◆ TASK INSTRUCTIONS ◆
Reproduce all of the data word for word.

-=-=-

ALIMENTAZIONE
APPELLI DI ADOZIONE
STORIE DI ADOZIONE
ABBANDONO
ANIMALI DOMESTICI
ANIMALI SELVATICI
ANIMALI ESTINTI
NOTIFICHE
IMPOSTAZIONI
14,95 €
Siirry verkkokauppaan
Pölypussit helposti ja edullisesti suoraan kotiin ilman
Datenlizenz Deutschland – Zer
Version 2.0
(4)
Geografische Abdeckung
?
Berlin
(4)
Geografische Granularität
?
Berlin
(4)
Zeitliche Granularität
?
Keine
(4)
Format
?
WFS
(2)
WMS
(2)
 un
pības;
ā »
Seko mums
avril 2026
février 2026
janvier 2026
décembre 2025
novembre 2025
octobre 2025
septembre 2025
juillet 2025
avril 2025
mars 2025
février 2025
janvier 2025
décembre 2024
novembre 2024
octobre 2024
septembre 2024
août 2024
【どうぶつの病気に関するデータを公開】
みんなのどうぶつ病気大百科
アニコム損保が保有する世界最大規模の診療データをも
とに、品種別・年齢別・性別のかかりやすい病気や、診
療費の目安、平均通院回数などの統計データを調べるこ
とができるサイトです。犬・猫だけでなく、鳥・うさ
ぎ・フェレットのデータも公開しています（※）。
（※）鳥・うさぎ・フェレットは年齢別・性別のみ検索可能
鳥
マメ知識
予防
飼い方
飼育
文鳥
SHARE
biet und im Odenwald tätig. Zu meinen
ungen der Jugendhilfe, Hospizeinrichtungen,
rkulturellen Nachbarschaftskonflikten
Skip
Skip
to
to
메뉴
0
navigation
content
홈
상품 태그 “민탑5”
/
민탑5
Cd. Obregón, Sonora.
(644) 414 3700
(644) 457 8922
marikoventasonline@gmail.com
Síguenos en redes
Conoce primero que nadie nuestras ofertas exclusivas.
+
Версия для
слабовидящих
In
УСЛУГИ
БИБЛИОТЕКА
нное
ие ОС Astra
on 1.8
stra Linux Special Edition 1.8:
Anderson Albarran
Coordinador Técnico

-=-=-

◆ EXERCISE SOLUTION ◆
ALIMENTAZIONE
APPELLI DI ADOZIONE
STORIE DI ADOZIONE
ABBANDONO
ANIMALI DOMESTICI
ANIMALI SELVATICI
ANIMALI ESTINTI
NOTIFICHE
IMPOSTAZIONI
14,95 €
Siirry verkkokauppaan
Pölypussit helposti ja edullisesti suoraan kotiin ilman
Datenlizenz Deutschland – Zer
Version 2.0
(4)
Geografische Abdeckung
?
Berlin
(4)
Geografische Granularität
?
Berlin
(4)
Zeitliche Granularität
?
Keine
(4)
Format
?
WFS
(2)
WMS
(2)
 un
pības;
ā »
Seko mums
avril 2026
février 2026
janvier 2026
décembre 2025
novembre 2025
octobre 2025
septembre 2025
juillet 2025
avril 2025
mars 2025
février 2025
janvier 2025
décembre 2024
novembre 2024
octobre 2024
septembre 2024
août 2024
【どうぶつの病気に関するデータを公開】
みんなのどうぶつ病気大百科
アニコム損保が保有する世界最大規模の診療データをも
とに、品種別・年齢別・性別のかかりやすい病気や、診
療費の目安、平均通院回数などの統計データを調べるこ
とができるサイトです。犬・猫だけでなく、鳥・うさ
ぎ・フェレットのデータも公開しています（※）。
（※）鳥・うさぎ・フェレットは年齢別・性別のみ検索可能
鳥
マメ知識
予防
飼い方
飼育
文鳥
SHARE
biet und im Odenwald tätig. Zu meinen
ungen der Jugendhilfe, Hospizeinrichtungen,
rkulturellen Nachbarschaftskonflikten
Skip
Skip
to
to
메뉴
0
navigation
content
홈
상품 태그 “민탑5”
/
민탑5
Cd. Obregón, Sonora.
(644) 414 3700
(644) 457 8922
marikoventasonline@gmail.com
Síguenos en redes
Conoce primero que nadie nuestras ofertas exclusivas.
+
Версия для
слабовидящих
In
УСЛУГИ
БИБЛИОТЕКА
нное
ие ОС Astra
on 1.8
stra Linux Special Edition 1.8:
Anderson Albarran
Coordinador Técnico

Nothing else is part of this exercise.